The purpose of this library is to provide a well-structured JSON data format for
a wide variety of ad-hoc correction factors encountered in a typical HEP
analysis and a companion evaluation tool suitable for use in C++ and python
programs. Here we restrict our definition of correction factors to a class of
functions with scalar inputs that produce a scalar output.

In python, the function signature is:

```python
def f(*args: str | int | float) -> float:
    return ...
```

In C++, the evaluator implements this currently as:

```cpp
double Correction::evaluate(const std::vector<std::variant<int, double, std::string>>& values) const;
```

The supported function classes include:

- multi-dimensional binned lookups;
- binned lookups pointing to multi-argument formulas with a restricted math
  function set (`exp`, `sqrt`, etc.);
- categorical (string or integer enumeration) maps;
- input transforms (updating one input value in place); and
- compositions of the above.

Each function type is represented by a "node" in a call graph and holds all of
its parameters in a JSON structure, described by the JSON schema. Possible
future extension nodes might include weigted sums (which, when composed with the
others, could represent a BDT) and perhaps simple MLPs.

The tool should provide:

- standardized, versioned [JSON schemas](https://json-schema.org/);
- forward-porting tools (to migrate data written in older schema versions); and
- a well-optimized C++ evaluator and python bindings (with numpy vectorization
  support).

This tool will definitely not provide:

- support for `TLorentzVector` or other object-type inputs (such tools should be
  written as a higher-level tool depending on this library as a low-level tool)
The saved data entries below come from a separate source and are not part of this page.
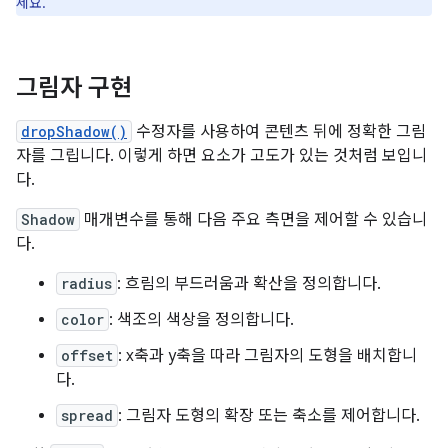
세요.
그림자 구현
dropShadow()
수정자를 사용하여 콘텐츠 뒤에 정확한 그림
자를 그립니다. 이렇게 하면 요소가 고도가 있는 것처럼 보입니
다.
Shadow
매개변수를 통해 다음 주요 측면을 제어할 수 있습니
다.
radius
: 흐림의 부드러움과 확산을 정의합니다.
color
: 색조의 색상을 정의합니다.
offset
: x축과 y축을 따라 그림자의 도형을 배치합니
다.
spread
: 그림자 도형의 확장 또는 축소를 제어합니다.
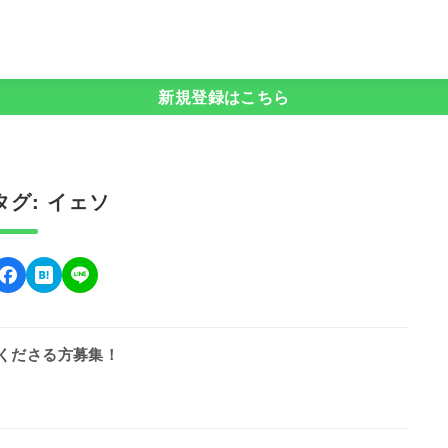
新規登録はこちら
グ: イェソ
してくださる方募集！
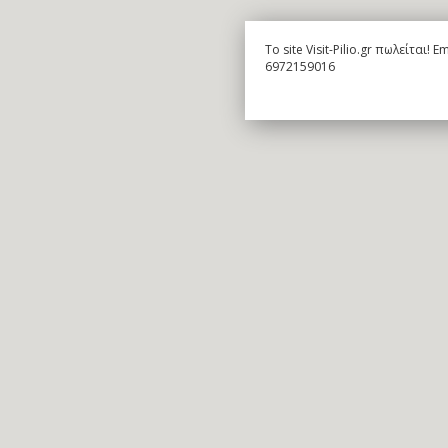
To site Visit-Pilio.gr πωλείται!
6972159016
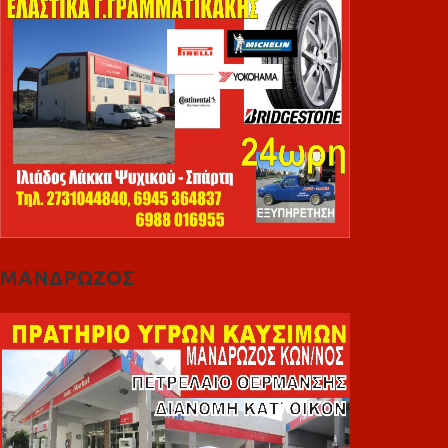
ΜΑΝΔΡΩΖΟΣ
Formula support currently includes a mostly-complete subset of the ROOT library
`TFormula` class, and is implemented in a threadsafe standalone manner. The
parsing grammar is formally defined and parsed through the use of a header-only
[PEG parser library](https://github.com/yhirose/cpp-peglib). The supported
features mirror CMSSW's
[reco::formulaEvaluator](https://github.com/cms-sw/cmssw/pull/11516) and fully
passes the test suite for that utility with the purposeful exception of the
`TMath::` namespace. The python bindings may be able to call into
[numexpr](https://numexpr.readthedocs.io/en/latest/user_guide.html), though, due
to the tree-like structure of the corrections, it may prove difficult to exploit
vectorization at levels other than the entrypoint.

Detailed instructions for installing and using this package are provided in the
[documentation][rtd-link].

## Creating new corrections

A demo/tutorial of the features is available in the [documentation][rtd-link]
and also available interactively on
[binder](https://mybinder.org/v2/gh/cms-nanoAOD/correctionlib/HEAD?labpath=binder%2Fcorrectionlib_tutorial.ipynb)

The `correctionlib.schemav2` module provides a helpful framework for defining
correction objects and `correctionlib.convert` includes select conversion
routines for common types. Nodes can be type-checked as they are constructed
using the
[parse_obj](https://pydantic-docs.helpmanual.io/usage/models/#helper-functions)
class method or by directly constructing them using keyword arguments.

## Developing

See [CONTRIBUTING.md](./CONTRIBUTING.md) for details on setting up a development
environment, testing, and building the documentation.